Tout y passait, même la façon de venir au monde. En France, un certain Leboyer prônait «une naissance sans violence» et faisait naître les bébés dans l'eau. Ici, de plus en plus de femmes (et même d'hommes) contestaient la médicalisation de l'accouchement et réclamaient une humanisation de la naissance. On bataillait ferme sur tous les fronts: services de sages-femmes, cohabitation mère-enfant immédiatement après la naissance, présence des pères en salle d'accouchement. Les obstétriciens orthodoxes rétorquaient que ces histoires de vécus et d'émotions étaient sans véritable importance. Et que leur science et leur technologie, alors en plein essor, garantissaient l'essentiel: un bébé et une mère en santé.
Le magazine Québec Science m'avait demandé un reportage sur cette controverse, reportage qui parut en septembre 1977 sous le titre Mieux naître. J'y rapportais les propos d'un médecin accoucheur qui considérait qu'un accouchement était «pas mal plus grave qu'une opération à coeur ouvert». Un de ses confrères voyait le père comme «un intrus» dans la salle d'accouchement et ajoutait qu'il serait d'ailleurs fort heureux s'il pouvait même «se passer de la mère». Autrement dit, l'idéal/ aurait été de n'avoir devant lui qu'un utérus et son précieux contenu!
Cette vision caricaturale de l'obstétrique n'était heureusement pas la chose du monde la mieux partagée, même à cette époque. Mais elle représente, dans son excès même, ce que veut dire pour moi «la médecine d'organes»: une médecine hypertechnicienne, hyperspécialisée, hyperréductionniste, une médecine qui me semble être à la fois la meilleure et la pire des choses. Ou plutôt, la «presque meilleure» et la «presque pire» des choses.
La «presque meilleure» médecine
La «presque meilleure» médecine, d'abord. Depuis un bon demi-siècle, les progrès formidables de la médecine viennent essentiellement d'une compréhension de plus en plus fine des mécanismes du vivant, qu'il soit normal ou pathologique, et des causes des maladies. Pas un organe, cerveau compris, qui n'ait livré une partie plus ou moins importante de ses secrets. Stéthoscopes, microscopes, éprouvettes, bistouris, ordinateurs, séquenceurs de gènes et autres outils ou machines ont permis, permettent et permettront des percées fabuleuses en biologie et en médecine.

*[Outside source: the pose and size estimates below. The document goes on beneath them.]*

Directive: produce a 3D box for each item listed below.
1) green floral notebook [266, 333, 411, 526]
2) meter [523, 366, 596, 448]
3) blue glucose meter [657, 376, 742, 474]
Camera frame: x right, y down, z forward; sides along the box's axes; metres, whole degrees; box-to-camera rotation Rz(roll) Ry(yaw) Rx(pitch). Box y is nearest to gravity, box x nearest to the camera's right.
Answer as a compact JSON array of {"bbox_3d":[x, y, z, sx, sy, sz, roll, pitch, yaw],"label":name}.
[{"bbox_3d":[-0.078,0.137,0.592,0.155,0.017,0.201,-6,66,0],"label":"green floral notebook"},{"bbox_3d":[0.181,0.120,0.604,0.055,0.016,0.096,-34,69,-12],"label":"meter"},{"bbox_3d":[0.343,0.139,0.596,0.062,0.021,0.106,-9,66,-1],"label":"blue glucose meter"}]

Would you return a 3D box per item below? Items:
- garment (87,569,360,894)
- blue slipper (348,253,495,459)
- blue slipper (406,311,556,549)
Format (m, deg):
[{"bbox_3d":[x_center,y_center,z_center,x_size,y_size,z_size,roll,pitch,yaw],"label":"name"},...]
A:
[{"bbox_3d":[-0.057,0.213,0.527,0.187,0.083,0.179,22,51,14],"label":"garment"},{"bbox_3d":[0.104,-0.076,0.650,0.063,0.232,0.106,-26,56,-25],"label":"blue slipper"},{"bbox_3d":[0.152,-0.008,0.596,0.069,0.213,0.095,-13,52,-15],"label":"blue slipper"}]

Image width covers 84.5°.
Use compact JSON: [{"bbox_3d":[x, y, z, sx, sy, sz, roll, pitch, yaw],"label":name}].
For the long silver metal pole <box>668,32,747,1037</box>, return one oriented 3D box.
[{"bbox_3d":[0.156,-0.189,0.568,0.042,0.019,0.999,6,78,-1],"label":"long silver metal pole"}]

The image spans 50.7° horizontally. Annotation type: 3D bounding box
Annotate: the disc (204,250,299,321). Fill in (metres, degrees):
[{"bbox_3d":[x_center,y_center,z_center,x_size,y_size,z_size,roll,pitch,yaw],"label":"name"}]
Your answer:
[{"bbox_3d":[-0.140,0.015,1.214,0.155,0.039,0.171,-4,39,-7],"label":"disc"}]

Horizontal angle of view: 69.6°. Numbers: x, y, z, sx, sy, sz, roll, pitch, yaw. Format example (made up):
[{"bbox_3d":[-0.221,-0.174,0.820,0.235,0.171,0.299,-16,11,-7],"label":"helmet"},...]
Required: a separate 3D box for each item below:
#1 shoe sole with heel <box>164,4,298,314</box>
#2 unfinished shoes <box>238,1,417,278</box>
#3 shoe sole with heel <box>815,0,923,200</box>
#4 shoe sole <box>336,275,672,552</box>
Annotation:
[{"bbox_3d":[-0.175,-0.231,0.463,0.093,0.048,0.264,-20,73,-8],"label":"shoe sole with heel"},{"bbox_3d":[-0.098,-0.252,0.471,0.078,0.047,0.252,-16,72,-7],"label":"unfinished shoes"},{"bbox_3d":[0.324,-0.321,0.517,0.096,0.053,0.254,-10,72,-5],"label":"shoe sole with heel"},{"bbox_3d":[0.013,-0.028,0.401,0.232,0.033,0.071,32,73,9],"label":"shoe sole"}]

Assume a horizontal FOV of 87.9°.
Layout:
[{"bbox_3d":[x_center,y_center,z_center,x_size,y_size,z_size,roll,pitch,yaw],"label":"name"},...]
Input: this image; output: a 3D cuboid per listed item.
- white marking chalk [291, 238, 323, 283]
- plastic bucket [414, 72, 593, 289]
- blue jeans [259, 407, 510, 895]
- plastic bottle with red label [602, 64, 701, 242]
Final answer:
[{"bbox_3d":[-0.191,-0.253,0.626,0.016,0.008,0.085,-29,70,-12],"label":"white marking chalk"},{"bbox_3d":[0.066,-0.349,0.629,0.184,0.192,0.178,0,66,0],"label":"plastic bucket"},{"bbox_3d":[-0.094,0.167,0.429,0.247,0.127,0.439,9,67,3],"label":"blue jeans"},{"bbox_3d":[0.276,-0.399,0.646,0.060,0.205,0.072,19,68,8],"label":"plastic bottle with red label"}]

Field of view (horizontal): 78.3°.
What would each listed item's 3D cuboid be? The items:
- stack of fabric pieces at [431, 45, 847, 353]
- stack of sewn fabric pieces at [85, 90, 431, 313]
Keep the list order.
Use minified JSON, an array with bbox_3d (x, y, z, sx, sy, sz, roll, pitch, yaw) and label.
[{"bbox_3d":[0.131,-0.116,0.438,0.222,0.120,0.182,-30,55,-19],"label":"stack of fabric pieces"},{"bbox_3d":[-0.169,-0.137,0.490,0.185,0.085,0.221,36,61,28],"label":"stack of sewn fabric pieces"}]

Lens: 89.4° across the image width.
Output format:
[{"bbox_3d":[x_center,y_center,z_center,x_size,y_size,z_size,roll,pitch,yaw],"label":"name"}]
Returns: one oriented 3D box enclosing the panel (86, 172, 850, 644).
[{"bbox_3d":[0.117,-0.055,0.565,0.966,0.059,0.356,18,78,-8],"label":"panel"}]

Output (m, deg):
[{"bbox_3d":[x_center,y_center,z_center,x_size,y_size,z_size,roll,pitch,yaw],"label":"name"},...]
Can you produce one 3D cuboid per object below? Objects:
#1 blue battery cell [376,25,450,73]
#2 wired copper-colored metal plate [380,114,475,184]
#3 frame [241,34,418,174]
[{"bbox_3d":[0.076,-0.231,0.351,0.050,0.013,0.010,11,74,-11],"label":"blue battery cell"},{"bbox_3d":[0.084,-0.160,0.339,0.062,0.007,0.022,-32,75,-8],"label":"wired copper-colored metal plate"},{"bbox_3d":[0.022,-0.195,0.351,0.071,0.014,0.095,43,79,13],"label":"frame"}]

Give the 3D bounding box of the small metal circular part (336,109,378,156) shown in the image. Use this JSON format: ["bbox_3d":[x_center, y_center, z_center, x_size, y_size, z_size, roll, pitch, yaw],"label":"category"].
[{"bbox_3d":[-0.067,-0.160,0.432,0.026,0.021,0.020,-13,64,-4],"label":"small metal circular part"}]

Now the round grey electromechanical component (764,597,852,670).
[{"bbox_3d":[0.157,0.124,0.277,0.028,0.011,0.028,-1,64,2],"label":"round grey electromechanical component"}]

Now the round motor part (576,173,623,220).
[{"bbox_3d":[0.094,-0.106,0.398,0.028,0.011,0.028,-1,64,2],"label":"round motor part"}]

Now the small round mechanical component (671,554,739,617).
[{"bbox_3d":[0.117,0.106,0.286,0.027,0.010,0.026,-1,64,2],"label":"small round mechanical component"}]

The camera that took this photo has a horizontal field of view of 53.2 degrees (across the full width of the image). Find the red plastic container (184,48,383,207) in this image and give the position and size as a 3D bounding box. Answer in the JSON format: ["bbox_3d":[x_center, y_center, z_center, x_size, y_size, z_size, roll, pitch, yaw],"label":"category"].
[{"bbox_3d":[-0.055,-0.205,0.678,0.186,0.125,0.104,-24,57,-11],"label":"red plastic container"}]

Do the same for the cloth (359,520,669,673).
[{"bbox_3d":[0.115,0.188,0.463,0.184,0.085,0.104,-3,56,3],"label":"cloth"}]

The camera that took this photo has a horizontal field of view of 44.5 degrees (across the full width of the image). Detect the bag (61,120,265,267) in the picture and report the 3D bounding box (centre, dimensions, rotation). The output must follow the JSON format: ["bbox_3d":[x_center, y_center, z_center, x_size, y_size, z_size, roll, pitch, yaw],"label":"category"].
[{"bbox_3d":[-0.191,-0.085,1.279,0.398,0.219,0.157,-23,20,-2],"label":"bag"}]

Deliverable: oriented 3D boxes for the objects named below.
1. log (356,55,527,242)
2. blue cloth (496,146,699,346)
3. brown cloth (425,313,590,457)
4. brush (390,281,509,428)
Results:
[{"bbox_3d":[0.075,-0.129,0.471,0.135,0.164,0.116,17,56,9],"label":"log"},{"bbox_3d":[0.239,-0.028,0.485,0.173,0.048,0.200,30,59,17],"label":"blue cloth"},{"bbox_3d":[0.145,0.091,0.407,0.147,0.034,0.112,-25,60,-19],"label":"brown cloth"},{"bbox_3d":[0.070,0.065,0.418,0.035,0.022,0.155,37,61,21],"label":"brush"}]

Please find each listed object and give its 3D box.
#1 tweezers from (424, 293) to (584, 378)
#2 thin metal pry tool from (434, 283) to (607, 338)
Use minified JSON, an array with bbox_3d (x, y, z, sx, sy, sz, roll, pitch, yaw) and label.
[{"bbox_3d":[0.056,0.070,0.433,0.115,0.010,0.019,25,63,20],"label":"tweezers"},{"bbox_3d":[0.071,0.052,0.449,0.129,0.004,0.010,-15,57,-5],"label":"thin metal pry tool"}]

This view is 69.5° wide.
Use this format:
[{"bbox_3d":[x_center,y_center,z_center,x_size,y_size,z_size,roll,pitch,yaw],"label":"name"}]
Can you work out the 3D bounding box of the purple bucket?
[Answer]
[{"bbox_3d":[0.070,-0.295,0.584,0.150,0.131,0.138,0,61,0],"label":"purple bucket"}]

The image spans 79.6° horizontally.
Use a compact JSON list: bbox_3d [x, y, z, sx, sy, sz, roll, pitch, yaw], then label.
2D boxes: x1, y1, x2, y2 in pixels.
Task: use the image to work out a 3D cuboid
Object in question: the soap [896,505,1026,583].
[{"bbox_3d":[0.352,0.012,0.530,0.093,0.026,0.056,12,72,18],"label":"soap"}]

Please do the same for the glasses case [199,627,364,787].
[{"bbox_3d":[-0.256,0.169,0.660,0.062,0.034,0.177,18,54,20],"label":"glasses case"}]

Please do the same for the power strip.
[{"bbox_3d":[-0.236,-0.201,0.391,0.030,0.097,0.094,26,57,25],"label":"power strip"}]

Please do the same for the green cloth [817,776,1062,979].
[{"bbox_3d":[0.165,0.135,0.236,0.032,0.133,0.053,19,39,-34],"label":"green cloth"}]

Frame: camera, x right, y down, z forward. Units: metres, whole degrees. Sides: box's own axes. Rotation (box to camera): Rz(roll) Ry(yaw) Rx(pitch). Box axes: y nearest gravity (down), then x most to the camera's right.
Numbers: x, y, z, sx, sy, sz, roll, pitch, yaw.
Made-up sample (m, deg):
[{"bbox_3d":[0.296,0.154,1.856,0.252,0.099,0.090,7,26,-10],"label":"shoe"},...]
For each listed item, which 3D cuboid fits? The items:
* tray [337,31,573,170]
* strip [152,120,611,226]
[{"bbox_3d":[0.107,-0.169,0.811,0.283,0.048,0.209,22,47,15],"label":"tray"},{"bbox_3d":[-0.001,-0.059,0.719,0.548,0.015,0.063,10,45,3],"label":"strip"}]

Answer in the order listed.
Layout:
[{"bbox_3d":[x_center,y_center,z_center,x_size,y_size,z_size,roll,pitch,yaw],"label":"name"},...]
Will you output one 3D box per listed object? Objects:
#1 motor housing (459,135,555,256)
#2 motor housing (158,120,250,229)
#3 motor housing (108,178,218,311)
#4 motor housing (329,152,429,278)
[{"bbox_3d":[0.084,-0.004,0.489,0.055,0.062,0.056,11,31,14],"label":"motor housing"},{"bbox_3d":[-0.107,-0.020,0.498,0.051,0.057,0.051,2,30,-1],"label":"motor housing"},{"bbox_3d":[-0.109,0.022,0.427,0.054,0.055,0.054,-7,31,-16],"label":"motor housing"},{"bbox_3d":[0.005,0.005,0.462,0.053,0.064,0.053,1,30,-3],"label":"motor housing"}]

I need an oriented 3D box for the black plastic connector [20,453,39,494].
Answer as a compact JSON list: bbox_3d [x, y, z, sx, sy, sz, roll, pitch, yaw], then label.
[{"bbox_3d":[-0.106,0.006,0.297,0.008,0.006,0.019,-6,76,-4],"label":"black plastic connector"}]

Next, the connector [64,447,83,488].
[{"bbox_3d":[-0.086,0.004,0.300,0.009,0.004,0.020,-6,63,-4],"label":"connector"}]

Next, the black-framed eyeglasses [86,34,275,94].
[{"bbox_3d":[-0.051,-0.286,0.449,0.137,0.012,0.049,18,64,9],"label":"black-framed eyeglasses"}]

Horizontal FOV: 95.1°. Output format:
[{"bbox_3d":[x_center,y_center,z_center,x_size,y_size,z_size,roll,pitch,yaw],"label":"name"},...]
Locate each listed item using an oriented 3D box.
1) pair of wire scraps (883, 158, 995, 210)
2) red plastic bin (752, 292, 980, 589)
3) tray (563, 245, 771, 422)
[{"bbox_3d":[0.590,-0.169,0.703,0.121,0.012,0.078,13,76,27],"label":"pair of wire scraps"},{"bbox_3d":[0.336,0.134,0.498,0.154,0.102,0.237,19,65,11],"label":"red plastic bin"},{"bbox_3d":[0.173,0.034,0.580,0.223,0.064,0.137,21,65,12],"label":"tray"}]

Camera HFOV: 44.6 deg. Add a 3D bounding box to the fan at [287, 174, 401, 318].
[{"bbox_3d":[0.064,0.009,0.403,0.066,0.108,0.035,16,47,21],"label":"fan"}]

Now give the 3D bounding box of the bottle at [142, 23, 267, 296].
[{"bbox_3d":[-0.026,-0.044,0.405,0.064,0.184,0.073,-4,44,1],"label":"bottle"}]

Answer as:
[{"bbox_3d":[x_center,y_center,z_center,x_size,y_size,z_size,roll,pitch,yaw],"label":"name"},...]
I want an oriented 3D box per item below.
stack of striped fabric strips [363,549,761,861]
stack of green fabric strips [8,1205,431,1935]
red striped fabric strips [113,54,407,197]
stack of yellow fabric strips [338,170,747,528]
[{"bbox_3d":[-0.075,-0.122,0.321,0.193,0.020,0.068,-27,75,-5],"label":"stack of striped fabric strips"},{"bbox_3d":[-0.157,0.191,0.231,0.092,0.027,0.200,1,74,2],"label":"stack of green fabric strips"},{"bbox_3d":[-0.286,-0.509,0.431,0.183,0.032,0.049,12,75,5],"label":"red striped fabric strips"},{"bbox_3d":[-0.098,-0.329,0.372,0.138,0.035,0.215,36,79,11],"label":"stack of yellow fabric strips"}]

En fait, ces indéniables progrès ont commencé bien avant. La médecine moderne est née avec les découvertes, au 19e siècle, des Pasteur, Charcot, Koch. Et avec l'esprit de Claude Bernard et de sa «médecine expérimentale». Expérimentale, c'est-à-dire scientifique, rationnelle, analytique, factuelle (ce qui ne veut pas dire que l'intuition et le hasard n'aient pas leur place dans le processus de découverte). C'est ainsi, à la suite de recherches pointues et de remises en question, que sont nés les grands médicaments, les techniques chirurgicales, les moyens de diagnostic, les connaissances nécessaires à la prévention. Pour tout cela, il a fallu que des chercheurs et des médecins, dans leurs laboratoires comme en clinique, s'intéressent à l'organe, foie, coeur, rein ou doigt de pied. Puis à la cellule, au gène, à la molécule, aux phénomènes biochimiques les plus subtils. Ne parle-t-on pas aujourd'hui de «médecine moléculaire»?